Durham County Council, working alongside various partners, is aiming to raise awareness about the consequences of failing to get rid of litter from vehicles properly.
The ‘Driving Out Litter in County Durham’ campaign will take place between 12-30 October.
It will be targeted at the following six hotspots throughout the county where there will be education sessions in schools and sixth forms and businesses will be visited to highlight the issue and remind them of their responsibilities:
Dalton Park Shopping Centre, Murton
Renny’s Lane Industrial Estate, Gilesgate
Genesis Way, Consett
North Burns, Chester-le-Street
Thinford roundabout area, near Spennymoor
Bishop Auckland Shopping Park, Tindale Crescent
The campaign will see neighbourhood wardens carry out targeted patrols to identify and issue fixed penalty notices to anyone seen throwing rubbish out of their vehicles. It is also aimed at encouraging the public, businesses and other organisations to report anyone they spot in the act.

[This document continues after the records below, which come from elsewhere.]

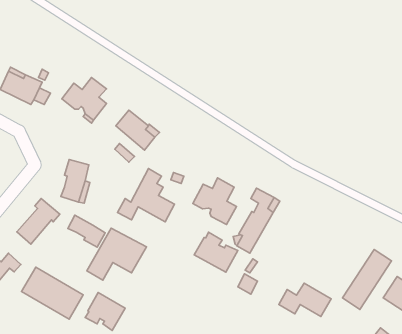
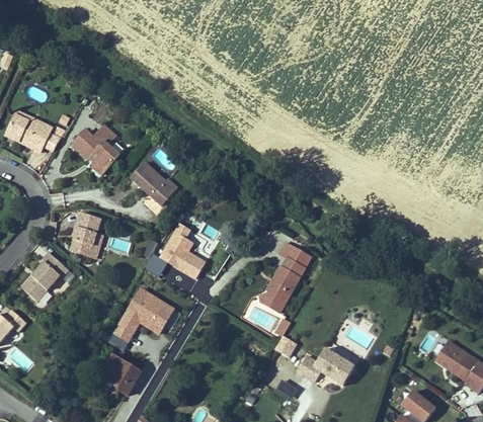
building: [193,178,236,225] -> none
building: [68,215,105,247] -> none
building: [194,232,238,272] -> none
building: [342,249,392,309] -> none
building: [22,267,83,319] -> none

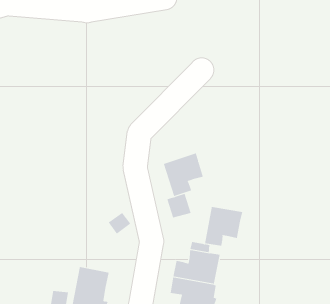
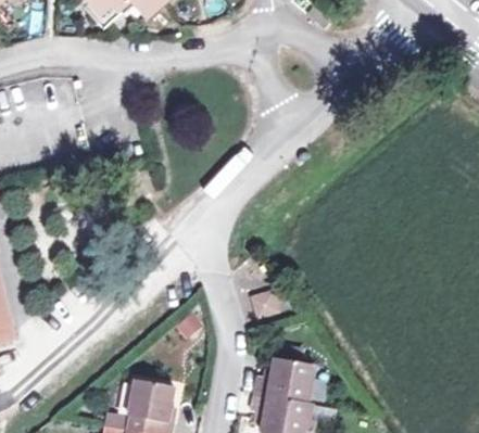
building: [163,153,203,197] -> none
building: [204,206,243,247] -> none

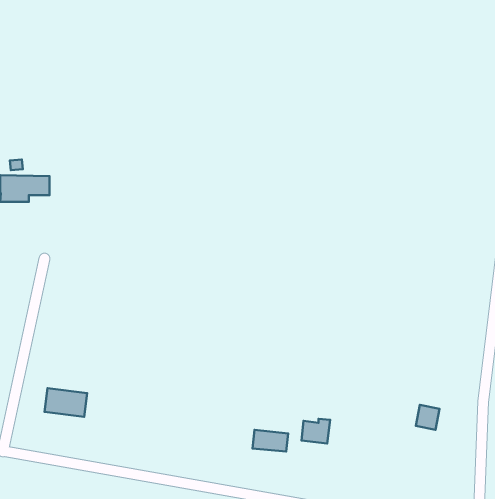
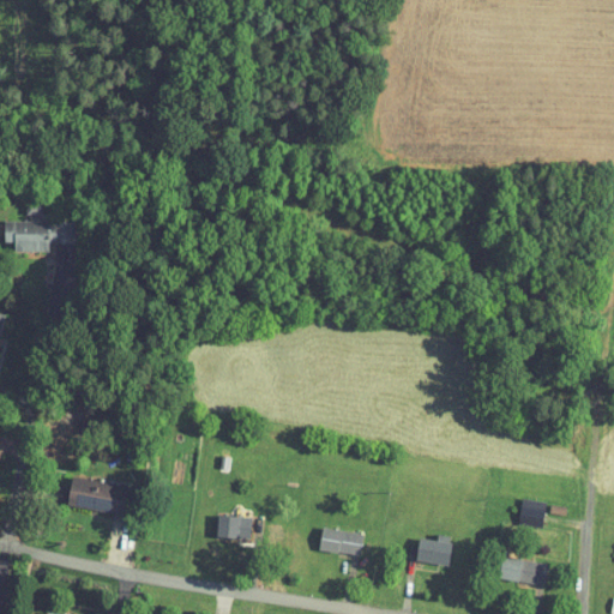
building: [302,419,330,444] -> [416,536,451,566]
building: none -> [217,517,251,540]
building: none -> [499,556,547,586]

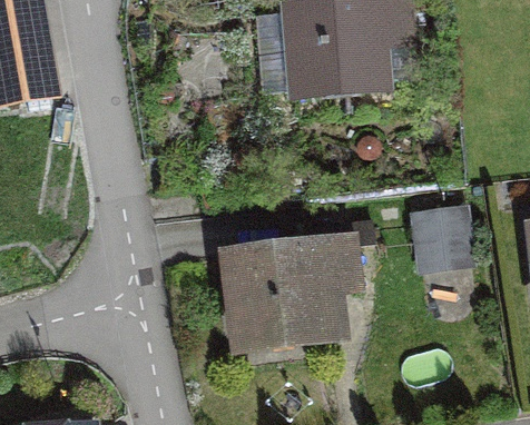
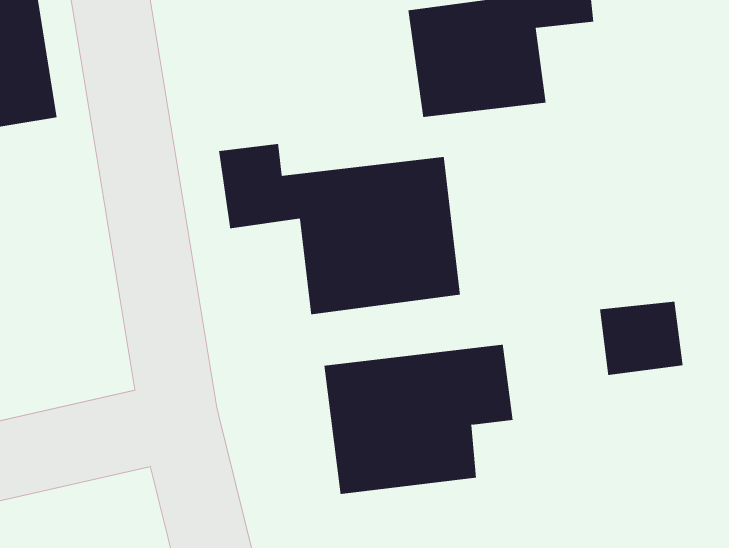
building: none -> [218,143,460,315]

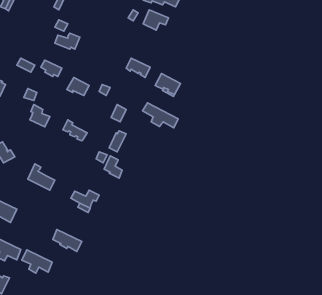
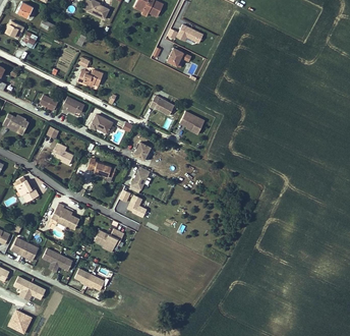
building: [142,103,178,128] -> none
building: [22,250,52,273] -> [42,248,72,272]

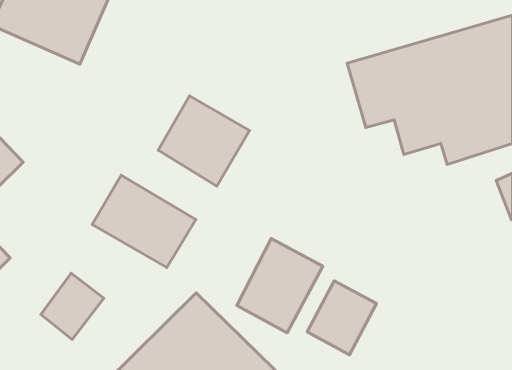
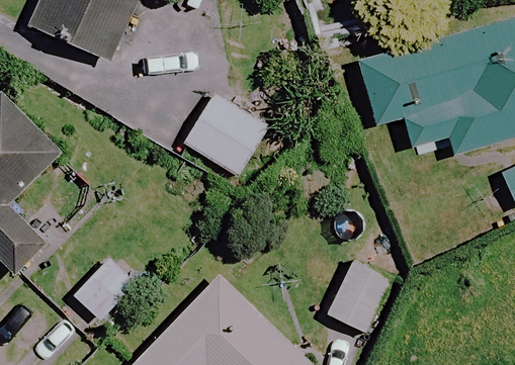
building: [92,175,196,267] -> none
building: [237,239,323,333] -> none

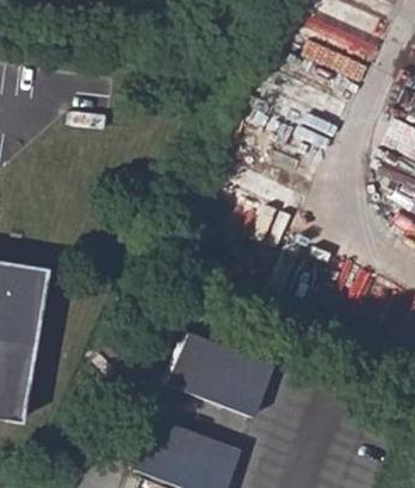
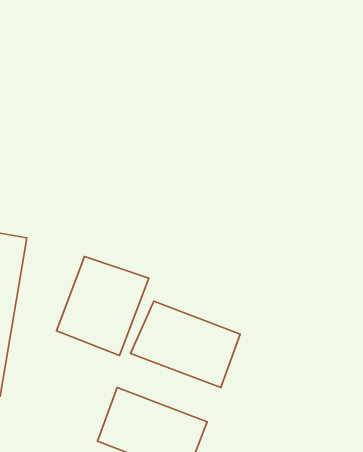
building: none -> [56,257,149,355]

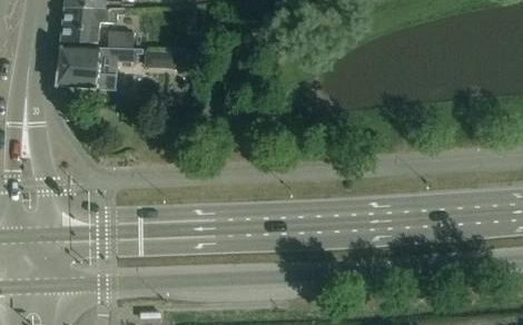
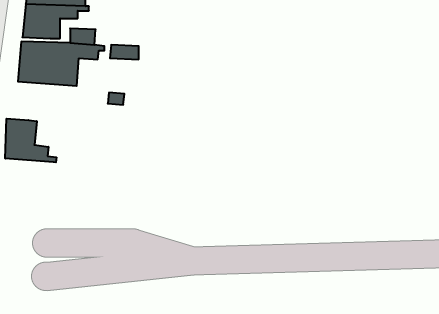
building: none -> [5,119,56,162]

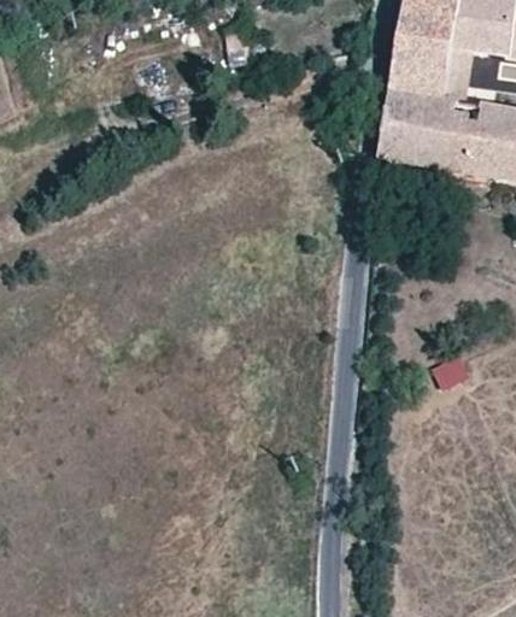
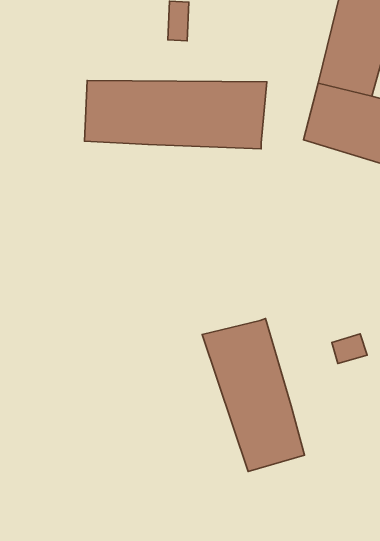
building: none -> [84,81,267,149]
building: none -> [202,319,304,471]

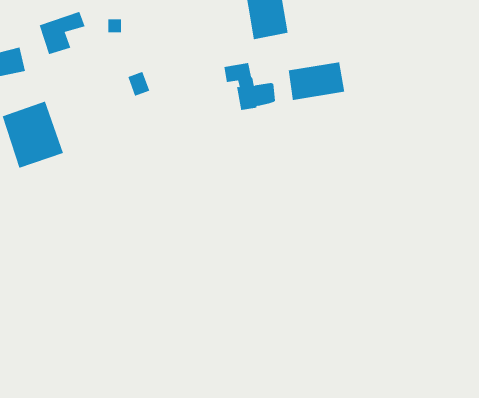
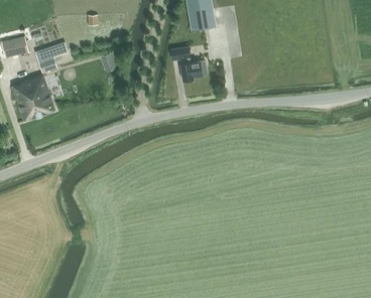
building: [39,11,85,55] -> [34,41,68,72]
building: [288,62,345,101] -> none

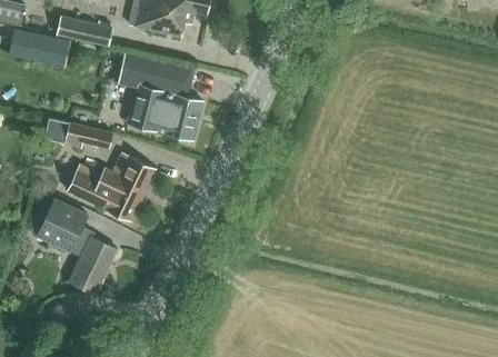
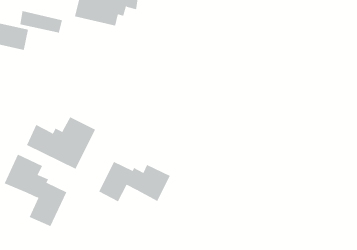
building: [118,54,203,139] -> none
building: [43,117,112,148] -> none
building: none -> [99,161,170,202]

Primary school children will receive a visit from the council’s anti-littering mascot Tidy Ted and education packs will be handed to newly-qualified and learner drivers as well as colleges, MOT test centres and car dealerships.
All driving instructors in the county will also be contacted to help further spread the message about littering from cars among learners.
Oliver Sherratt, head of direct services, Durham County Council, said: “Rubbish from vehicles left at the roadside is a huge problem and there is no excuse for it.
“Not only is it hazardous to pedestrians and other road users but it carries a serious risk to staff who have to remove it from the roadside as there are vehicles travelling past them at high speeds.
“As a council we are faced with having to spend significant sums of money and devote large amounts of our resources to tackling the issue.
“This campaign is a positive way of raising awareness and helping to try and reduce the amount of vehicle rubbish being dumped by our roads in future – we live in a beautiful county and we want to keep it that way.”
The campaign was previously run in August 2013 and saw more than 1,700 people spoken to about rubbish being thrown from vehicles.
Nearly 200 fixed penalty notices were handed out throughout the month-long clamp down and more than 50 advisory letters were sent to motorists about the impact of irresponsible littering.